# WORK TO BE COMPLETED
The expected output is every record below, transcribed exactly, with the pictures left out.

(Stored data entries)

┄┄┄┄┄┄┄┄┄┄

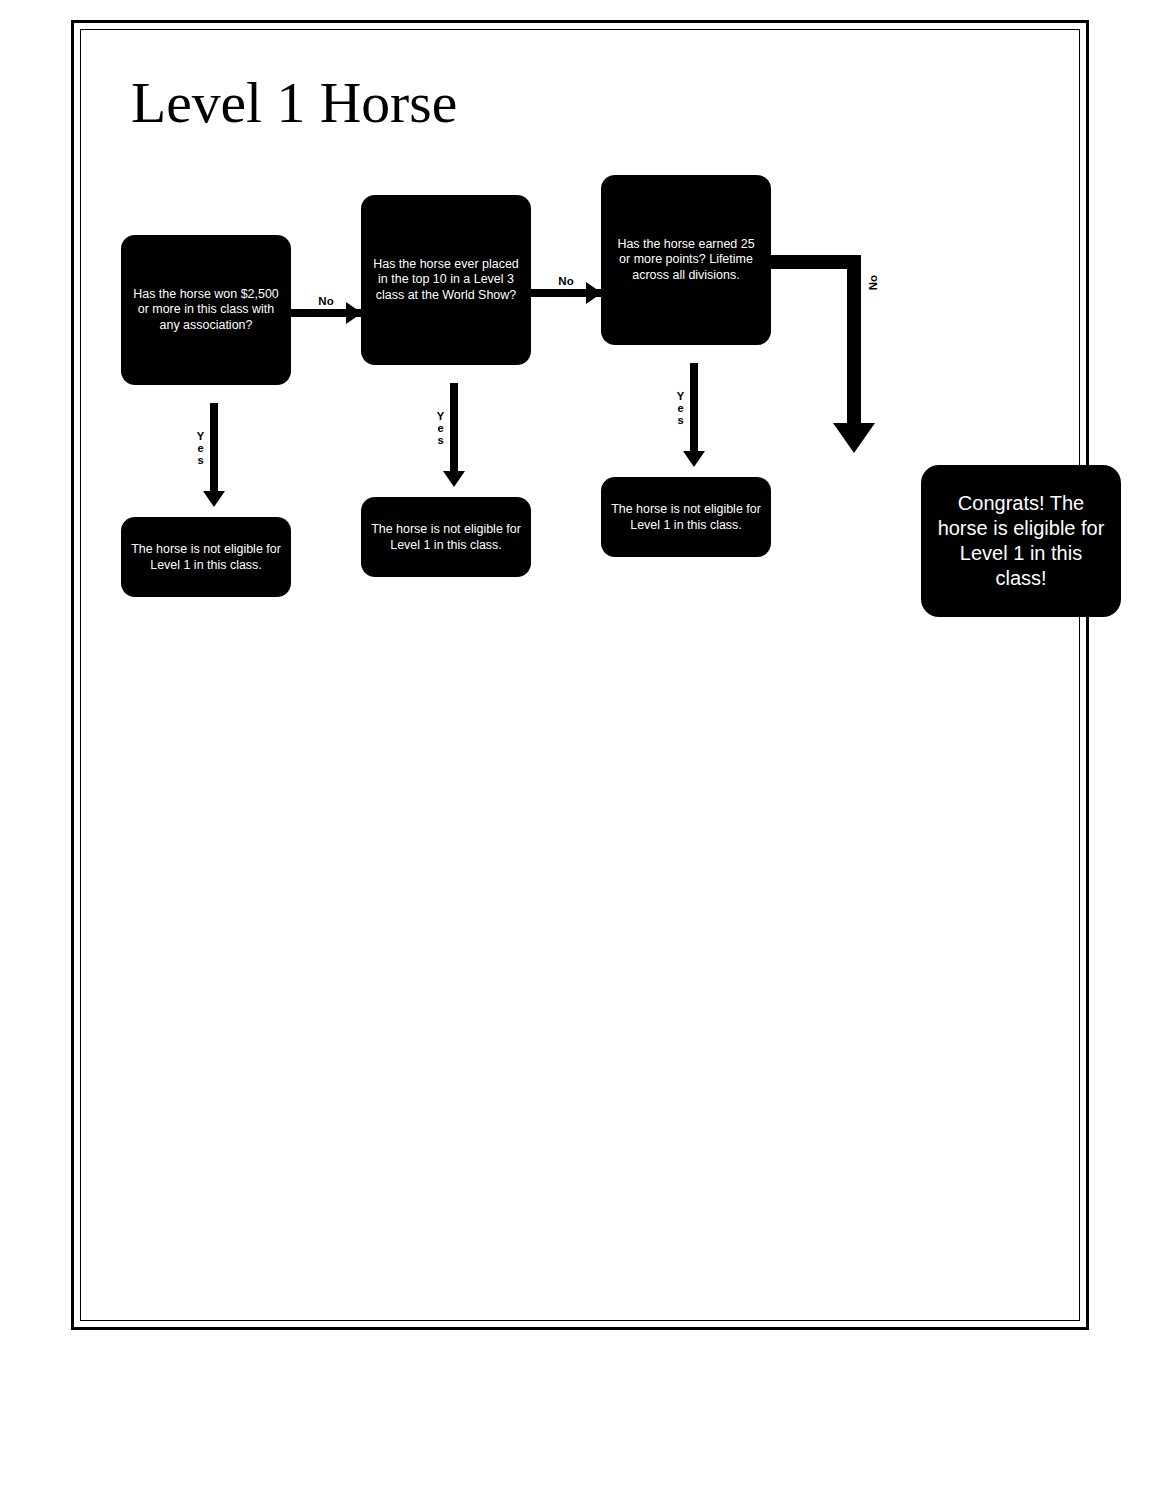Level 1 Horse
Has the horse won $2,500 or more in this class with any association?
Yes
The horse is not eligible for Level 1 in this class.
No
Has the horse ever placed in the top 10 in a Level 3 class at the World Show?
Yes
The horse is not eligible for Level 1 in this class.
No
Has the horse earned 25 or more points? Lifetime across all divisions.
Yes
The horse is not eligible for Level 1 in this class.
No
Congrats! The horse is eligible for Level 1 in this class!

┄┄┄┄┄┄┄┄┄┄

# RESULT BELOW
Level 1 Horse
Has the horse won $2,500 or more in this class with any association?
Yes
The horse is not eligible for Level 1 in this class.
No
Has the horse ever placed in the top 10 in a Level 3 class at the World Show?
Yes
The horse is not eligible for Level 1 in this class.
No
Has the horse earned 25 or more points? Lifetime across all divisions.
Yes
The horse is not eligible for Level 1 in this class.
No
Congrats! The horse is eligible for Level 1 in this class!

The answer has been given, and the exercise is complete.